Wednesday, April 26, 2006

The Politics of the Avant Garde




























With notable exceptions, studies of the Russian avant-garde have become, in a Kuhnian sense, "normal science. And yet the work to which it adverts is anything but. This is not an insignificant matter, though it is a not very widely acknowledged one. It is a problem that has always existed and that has never gone away but just seems to have become invisible. Like some otherwise defenseless creature in a hostile environment, the question of the politics of the avant-garde has blended into the tangled undergrowth of facts and names, research grants, footnotes, and scholarly paraphernalia....
The revolutionary avant-garde is not of interest for its normativity. Aleksandr Blok wasn't joking when he summoned Europe to the "bright feast of peace and brotherhood and labor" with the "strings of a Scythian lyre": "Are we to blame if your rib cages burst/beneath our paws' impulsive ardor?" Blok's warning could doubtless be written off as a romantic evocation of the Revolution's most backward aspects--all slave girls , wild horses, and Asiatic jubilation--when the Revolution was really about tractors and planning. But a revolution is a revolution, and the academic researcher padding noiselessly through carpeted libraries or, indeed, faxing documents from one interntional center to another would do well to remember that Aleksandr Rodchenko, El Lissitzky, Varvara Stepanova, Vladimir Maiakovskii, Dziga Vertov, Gustav Klutsis, and the rest, working in conditions of privation to begin with and harsh censorship later, were all, without exception, explicitly commited to working-class revolution--out of which a new order of international socialism would arise. One should not overlook the paradox that the very research which progressively reveals the contours of the Soviet avant-garde is predicated on the defeat of the avant-garde's social vision. By whom, by just which forces, is not quite so easy to say. To echo the sentiments of a thinker little acknowledged in these late days of cultural studies: "What is to be done?"

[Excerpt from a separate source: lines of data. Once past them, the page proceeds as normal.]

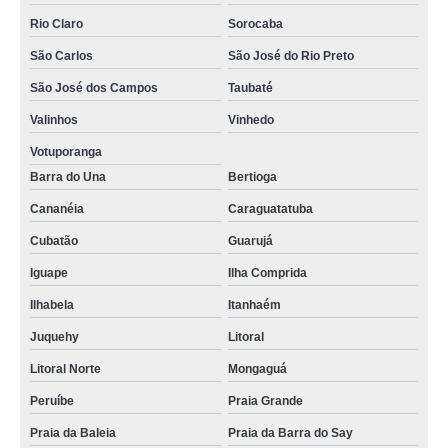
Rio Claro
Sorocaba
São Carlos
São José do Rio Preto
São José dos Campos
Taubaté
Valinhos
Vinhedo
Votuporanga
Barra do Una
Bertioga
Cananéia
Caraguatatuba
Cubatão
Guarujá
Iguape
Ilha Comprida
Ilhabela
Itanhaém
Juquehy
Litoral
Litoral Norte
Mongaguá
Peruíbe
Praia Grande
Praia da Baleia
Praia da Barra do Say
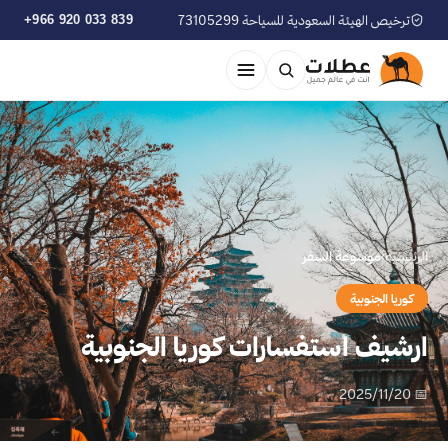
ترخيص الهيئة السعودية للسياحة 73105299
+966 920 033 839
الرئيسية
›
موسوعة السفر
كوريا الجنوبية
ارشيف استفسارات كوريا الجنوبية
📅 2025/11/20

It is an irony upon a paradox that in setting out to answer the question, in attempting to clarify the politics of the avant garde, there is no other starting point than this unglamorous one, this place where we are. Our starting point consists of these apparent conclusions, this pile of books, this trail of articles: not, after all, the soul of revolutionary Petrograd but the "soul" of the bourgeois academy. The Russian avant-garde, Constructivism, Socialist Realism even, are what they have been made to mean in these pages, in the play of their silences and their affirmations. To ponder the paradox is, in effect, a question of resistance: resisting various normalizations enforced by the history our own culture is writing.